Weakness in the North Sea physical oil market is also weighing on oil prices, said UBS analyst Giovanni Staunovo, adding that markets would focus on the outcome of Thursday’s third round of U.S.-Iran talks.
The North Sea physical market underpins the Brent futures contract, prices of which have advanced by about 15% so far this year as potential military conflict between the U.S. and Iran has outweighed expectations of oversupply.
U.S. envoy Steve Witkoff and Jared Kushner are due to meet an Iranian delegation in Geneva on Thursday.
Also on the supply side, Saudi Arabia is boosting oil production and exports in a contingency plan should any U.S. strike on Iran disrupt supplies from the Middle East, two sources familiar with the plan said on Wednesday.
OPEC+, which groups members of the Organization of the Petroleum Exporting Countries and allies including Russia, is likely to consider raising oil output by 137,000 barrels per day in April, three sources with knowledge of OPEC+ thinking said as the group prepares for peak summer demand while prices remain strong.
Brent rose on Monday to its highest since July 31 as Washington positioned military forces in the Middle East to press Iran to negotiate an end to its nuclear and ballistic missile programme.
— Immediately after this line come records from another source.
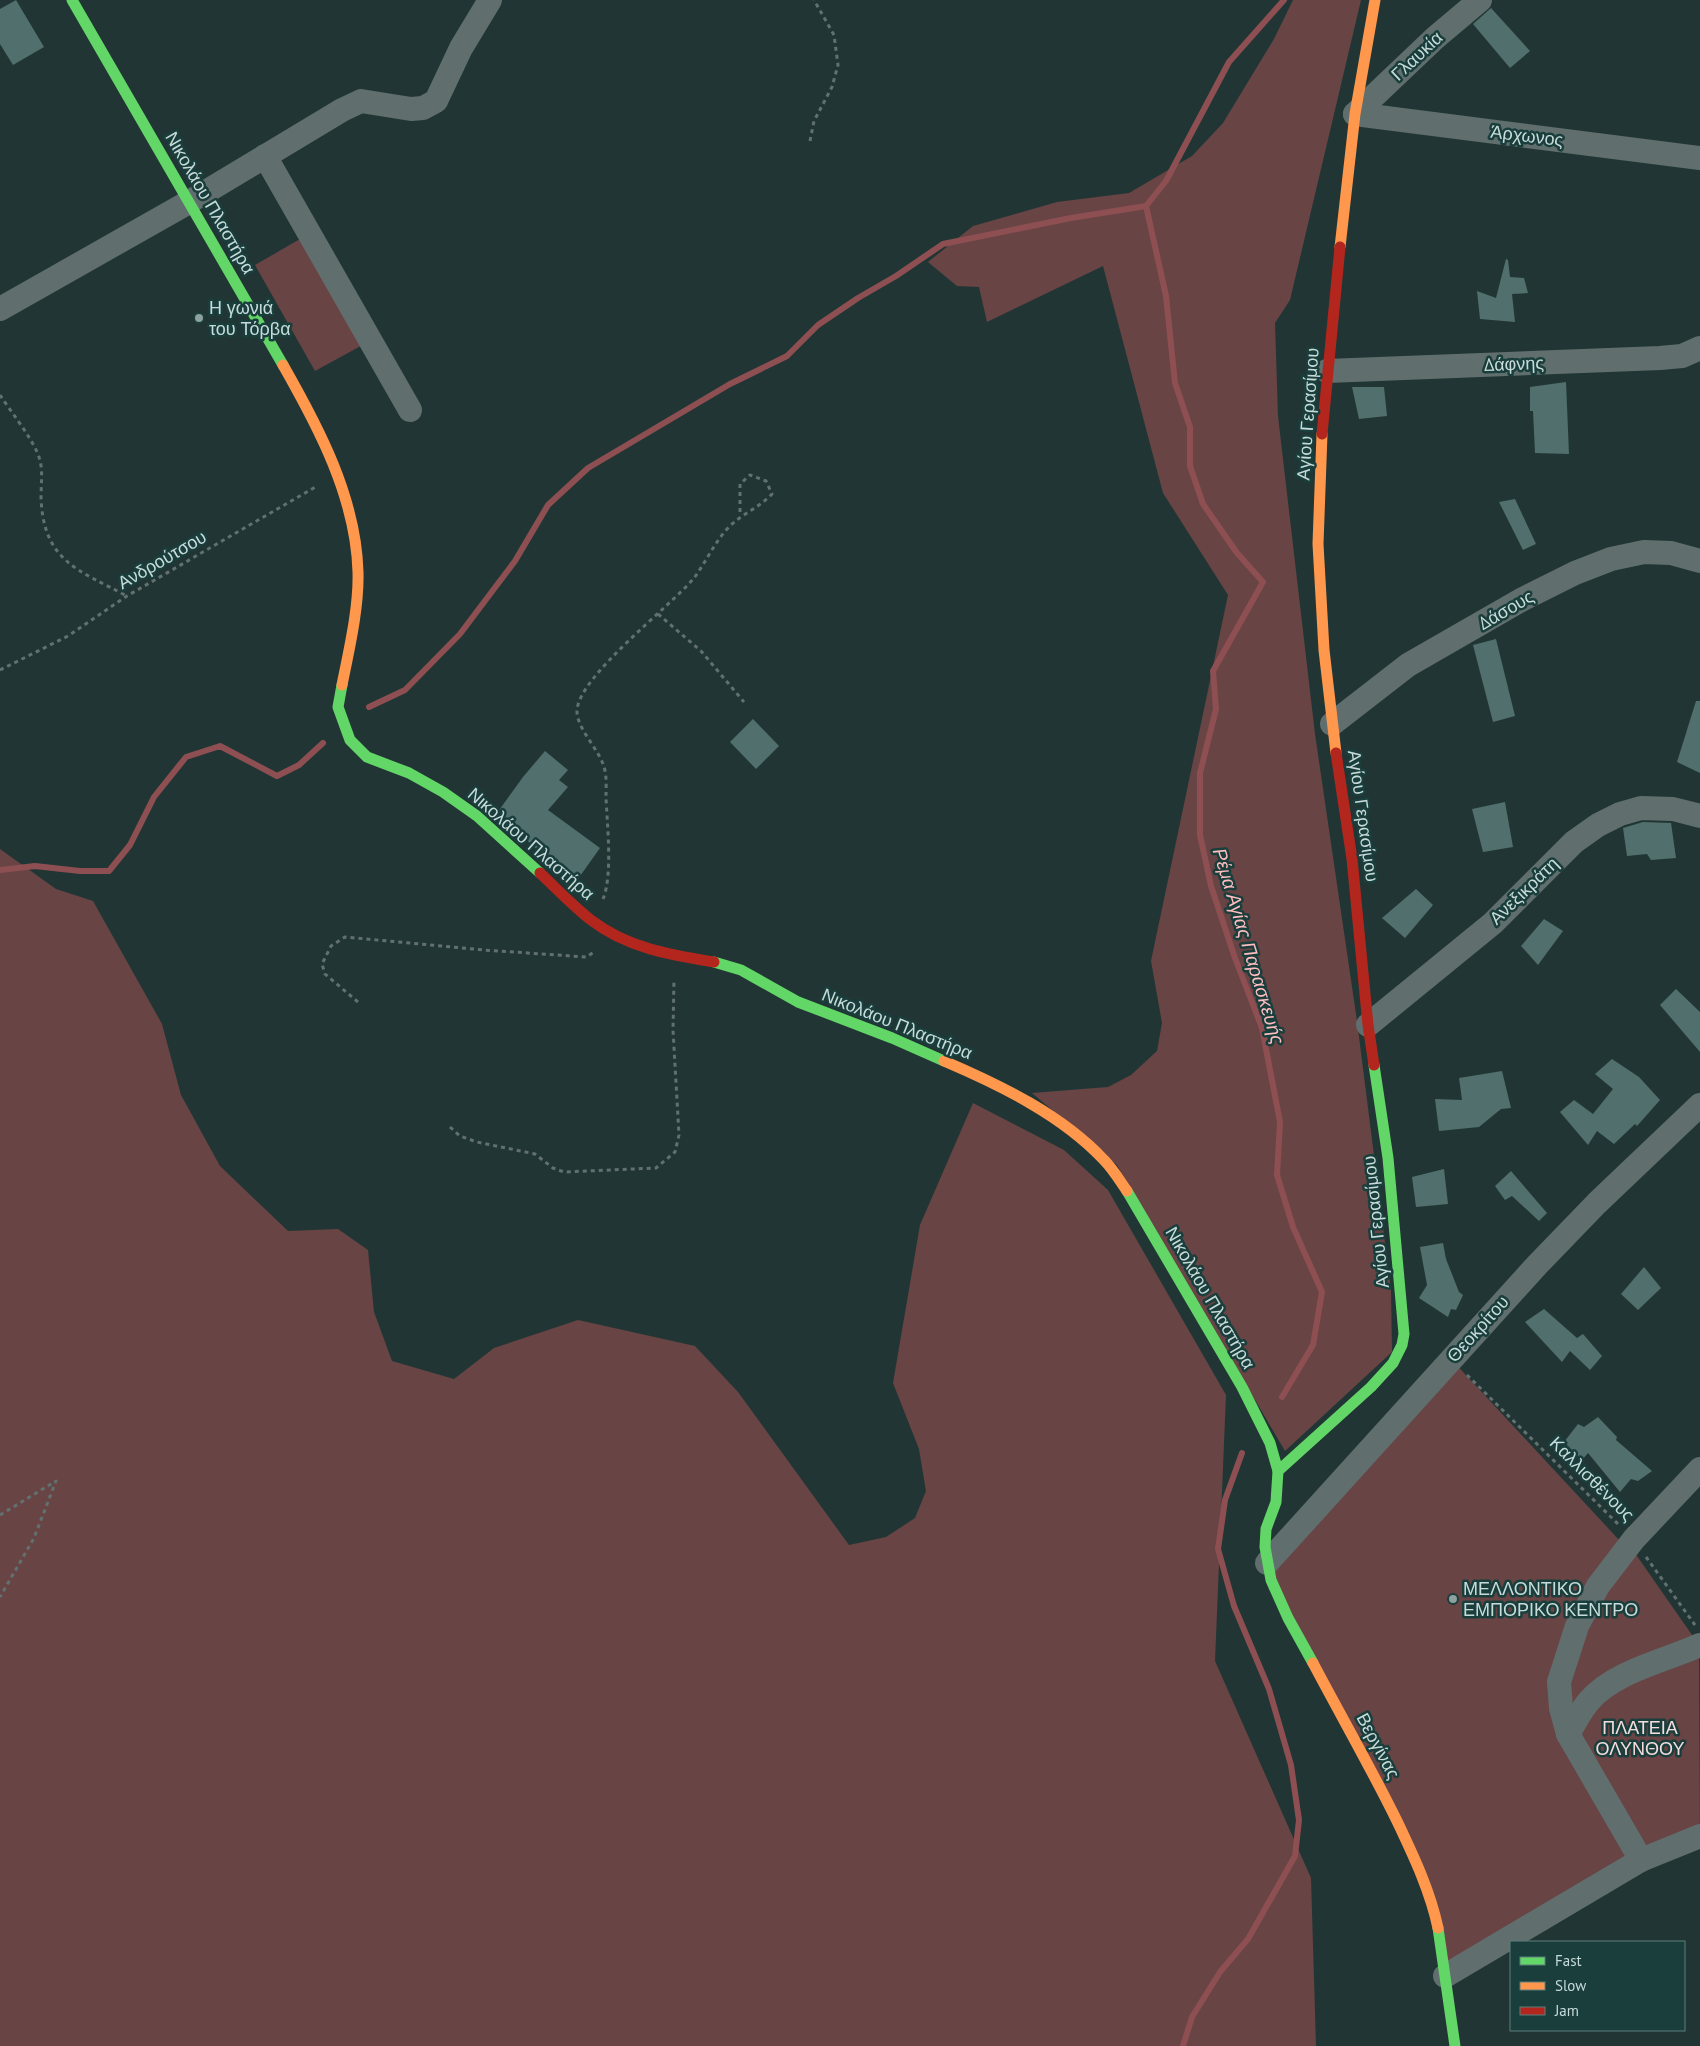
<svg xmlns="http://www.w3.org/2000/svg" width="1700" height="2046" viewBox="0 0 1700 2046" font-family="'PT Sans',sans-serif">
<rect width="100%" height="100%" fill="#213634"/>
<g fill="#684445">
<path d="M1293 0H1361L1290 300 1275 323 1278 416 1315 734 1357 1021 1391 1290 1392 1352 1285 1451 1117 1165 1032 1093 1108 1087 1131 1075 1157 1051 1162 1023 1151 961 1228 595 1163 493 1103 266 987 322 979 287 957 286 928 262 973 226 1057 202 1129 193 1192 156 1223 123 1274 39Z"/>
<path d="M307 235 368 342 315 371 255 265Z"/>
<path d="M0 849 56 889 93 901 162 1024 181 1095 220 1166 288 1231 338 1229 368 1250 374 1312 392 1361 454 1379 494 1348 578 1320 695 1346 738 1392 849 1545 886 1537 915 1518 926 1491 919 1449 893 1383 920 1225 973 1103 1064 1150 1108 1190 1226 1395 1215 1661 1311 1878 1316 2046H0Z"/>
<path d="M1451 1359 1621 1542 1630 1546 1699 1645 1700 1838 1634 1864 1445 1976 1442 1927 1267 1563Z"/>
</g>
<g fill="none" stroke-linecap="round" stroke-linejoin="round">
<g stroke="#8e4f52" stroke-width="6">
<path d="M369 707 405 690 460 634 515 561 548 505 588 468 730 384 787 356 818 325 858 298 896 276 943 244 1071 218 1146 206"/>
<path d="M0 870 35 866 80 871H109L130 845 154 797 186 757 220 746 277 776 299 765 323 743"/>
<path d="M1282 1397 1313 1345 1322 1292 1293 1227 1277 1175 1280 1122 1262 1028 1235 958 1211 886 1200 835V773L1216 709 1213 671 1263 582 1237 553 1203 504 1190 466V427L1175 383 1166 296 1146 206 1166 181 1229 62 1284 0"/>
<path d="M1183 2046 1192 2017 1220 1972 1248 1939 1295 1856 1299 1820 1291 1765 1269 1689 1234 1606 1218 1549 1225 1500 1242 1453"/>
</g>
</g>
<g fill="#516f6d">
<path d="M16 0 44 47 13 65 0 44V9Z"/>
<path d="M1491 8 1530 51 1510 68 1473 24Z"/>
<path d="M1506 259 1508 260 1510 277 1524 278 1528 293 1512 294 1515 322 1480 319 1477 291 1496 298Z"/>
<path d="M1566 382 1569 454 1535 453 1533 411H1530V387Z"/>
<path d="M1352 387H1384L1387 416 1359 419Z"/>
<path d="M1515 499 1536 544 1523 550 1499 502Z"/>
<path d="M1496 639 1515 716 1493 722 1473 645Z"/>
<path d="M1696 701H1700V773L1677 762Z"/>
<path d="M753 719 779 746 756 769 730 742Z"/>
<path d="M545 751 568 770 559 780 568 787 548 810 600 848 578 879 542 854 497 813 523 777Z"/>
<path d="M1505 802 1513 847 1483 852 1472 809Z"/>
<path d="M1643 822 1671 823 1676 858 1651 860 1647 854 1627 856 1623 828Z"/>
<path d="M1416 889 1433 905 1405 938 1382 918Z"/>
<path d="M1544 919 1563 931 1538 965 1521 946Z"/>
<path d="M1676 989 1700 1012V1052L1660 1005Z"/>
<path d="M1612 1059 1639 1077 1660 1100 1637 1126 1635 1124 1614 1144 1597 1131 1588 1145 1560 1112 1574 1100 1593 1114 1613 1089 1595 1074Z"/>
<path d="M1502 1071 1511 1108 1501 1109 1479 1127 1439 1131 1435 1099 1462 1100 1459 1078Z"/>
<path d="M1444 1169 1448 1204 1416 1207 1412 1177Z"/>
<path d="M1511 1171 1547 1213 1539 1221 1512 1196 1505 1200 1495 1186Z"/>
<path d="M1443 1243 1446 1259 1459 1292 1463 1295 1456 1310 1451 1309 1448 1317 1419 1298 1427 1285 1420 1247Z"/>
<path d="M1644 1267 1661 1288 1638 1310 1621 1294Z"/>
<path d="M1544 1309 1577 1338 1583 1334 1602 1356 1590 1370 1570 1351 1562 1362 1525 1322Z"/>
<path d="M1598 1417 1617 1437 1616 1440 1652 1471 1638 1481 1631 1479 1620 1492 1588 1453 1582 1460 1564 1442 1578 1424 1584 1427Z"/>
</g>
<g fill="none" stroke-linecap="round" stroke-linejoin="round">
<g stroke="#627170" stroke-width="3" stroke-dasharray="4 4" stroke-linecap="butt">
<path d="M810 141 814 121 832 87 838 65 834 35 814 0"/>
<path d="M0 395C11 412 29 434 37 452 44 467 41 481 41 497 43 561 78 570 127 596"/>
<path d="M658 614 701 651 744 702"/>
<path d="M0 670 68 636 127 596 317 486"/>
<path d="M603 899C613 875 607 824 606 797 606 788 607 776 604 767 599 749 576 728 577 710 580 675 669 608 694 578 706 562 714 543 728 528 741 514 759 508 772 494L766 481 750 475 740 484V516"/>
<path d="M358 1002 325 974 322 964 331 946 345 937 484 950 586 957 596 951"/>
<path d="M450 1127 460 1136 477 1142 535 1154 553 1168 564 1172 656 1168 675 1152 679 1135 673 1030 674 979"/>
<path d="M1467 1375 1618 1524"/>
<path d="M0 1515 56 1481 34 1538 0 1597"/>
<path d="M1646 1557 1695 1625"/>
</g>
<g stroke="#606f6e" stroke-width="24">
<path d="M1355 114 1700 158"/>
<path d="M1355 114 1435 38 1480 0"/>
<path d="M265 156 410 410"/>
<path d="M0 309 189 202 342 110 361 101 411 109 423 108 436 101 461 48 490 0"/>
<path d="M1327 371 1660 358 1682 356 1700 348"/>
<path d="M1332 724 1408 665 1523 599 1575 573 1611 559 1644 552 1671 553 1700 561"/>
<path d="M1368 1025 1493 923 1574 842 1598 825 1620 814 1641 808 1673 809 1700 816"/>
<path d="M1267 1563 1538 1264 1597 1203 1700 1105"/>
<path d="M1568 1734C1575 1723 1581 1710 1589 1701 1615 1671 1665 1661 1700 1645"/>
<path d="M1641 1860 1568 1734 1561 1708 1559 1682 1577 1626 1598 1586 1634 1539 1700 1469"/>
<path d="M1445 1976 1641 1860 1700 1836"/>
</g>
<g stroke="#63d668" stroke-width="11">
<path d="M72 0 283 365"/>
<path d="M342 685 338 707 350 740 367 757 409 773 443 792 477 816 540 873"/>
<path d="M714 962 741 970 798 1002 892 1038 944 1061"/>
<path d="M1127 1191 1242 1387 1270 1443 1278 1471 1276 1502 1266 1529 1265 1547 1271 1580 1288 1618 1313 1663"/>
<path d="M1278 1471 1371 1387 1393 1363 1402 1345 1404 1334 1388 1158 1374 1065"/>
<path d="M1438 1928 1455 2046"/>
</g>
<g stroke="#ff974d" stroke-width="11">
<path d="M1340 247 1355 114 1375 0"/>
<path d="M283 365C319 428 356 498 358 572 359 608 349 650 342 685"/>
<path d="M1322 434 1318 544 1324 650 1336 753"/>
<path d="M944 1061C1000 1085 1062 1115 1104 1160 1113 1169 1120 1181 1127 1191"/>
<path d="M1313 1663C1341 1716 1371 1768 1397 1821 1413 1855 1430 1890 1438 1928"/>
</g>
<g stroke="#b3261e" stroke-width="11">
<path d="M1322 434 1340 247"/>
<path d="M1336 753 1352 859 1368 1025 1374 1065"/>
<path d="M540 873C557 889 573 906 591 920 627 948 671 955 714 962"/>
</g>
</g>
<g fill="#8da19f" stroke="#193e3c" stroke-width="2">
<circle cx="199" cy="318" r="5"/>
<circle cx="1453" cy="1599" r="5"/>
</g>
<g text-anchor="middle" stroke-width="5" stroke-linejoin="round" paint-order="stroke">
<g font-size="18" fill="#c7dbd9" stroke="#193e3c">
<text transform="translate(1417 56) rotate(-43)" y="6">Γλαυκία</text>
<text transform="translate(1527 136) rotate(7)" y="6">Άρχωνος</text>
<text transform="translate(210 203) rotate(60)" y="6">Νικολάου Πλαστήρα</text>
<text transform="translate(1514 364) rotate(-2)" y="6">Δάφνης</text>
<text transform="translate(1308 414) rotate(-86)" y="6">Αγίου Γερασίμου</text>
<text transform="translate(162 560) rotate(-30)" y="6">Ανδρούτσου</text>
<text transform="translate(1506 610) rotate(-30)" y="6">Δάσους</text>
<text transform="translate(1363 816) rotate(82)" y="6">Αγίου Γερασίμου</text>
<text transform="translate(531 844) rotate(41)" y="6">Νικολάου Πλαστήρα</text>
<text transform="translate(1524 891) rotate(-44)" y="6">Ανεξικράτη</text>
<text transform="translate(897 1024) rotate(22)" y="6">Νικολάου Πλαστήρα</text>
<text transform="translate(1376 1222) rotate(-96)" y="6">Αγίου Γερασίμου</text>
<text transform="translate(1210 1298) rotate(60)" y="6">Νικολάου Πλαστήρα</text>
<text transform="translate(1478 1329) rotate(-48)" y="6">Θεοκρίτου</text>
<text transform="translate(1592 1479) rotate(45)" y="6">Καλλισθένους</text>
<text transform="translate(1378 1746) rotate(62)" y="6">Βεργίνας</text>
</g>
<g font-size="18" fill="#c7dbd9" stroke="#193e3c" text-anchor="start">
<text x="209" y="314">Η γωνιά<tspan x="209" dy="21">του Τόρβα</tspan></text>
<text x="1463" y="1595">ΜΕΛΛΟΝΤΙΚΟ<tspan x="1463" dy="21">ΕΜΠΟΡΙΚΟ ΚΕΝΤΡΟ</tspan></text>
</g>
<g font-size="18" fill="#f4dddd" stroke="#193e3c">
<text x="1640" y="1734">ΠΛΑΤΕΙΑ<tspan x="1640" dy="21">ΟΛΥΝΘΟΥ</tspan></text>
</g>
<g font-size="19" font-style="italic" fill="#ffbdbf" stroke="#193e3c">
<text transform="translate(1249 946) rotate(73)" y="7">Ρέμα Αγίας Παρασκευής</text>
</g>
</g>
<rect x="1510" y="1941" width="175" height="90" fill="#193e3c" stroke="#5f7d7b"/>
<rect x="1520" y="1957" width="25" height="8" fill="#63d668" stroke="#5f7d7b"/>
<text x="1555" y="1966" font-size="15" fill="#c7dbd9">Fast</text>
<rect x="1520" y="1982" width="25" height="8" fill="#ff974d" stroke="#5f7d7b"/>
<text x="1555" y="1991" font-size="15" fill="#c7dbd9">Slow</text>
<rect x="1520" y="2007" width="25" height="8" fill="#b3261e" stroke="#5f7d7b"/>
<text x="1555" y="2016" font-size="15" fill="#c7dbd9">Jam</text>
</svg>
An extended conflict could disrupt supplies from Iran, OPEC’s third-biggest crude producer, and other Middle East exporters.
“The outcome of U.S.-Iran nuclear talks today will be key to the direction of oil prices,” ING analysts said in a note.
“A constructive resolution would likely prompt the market to gradually unwind as much as a $10 per barrel risk premium, which we believe is currently priced in.”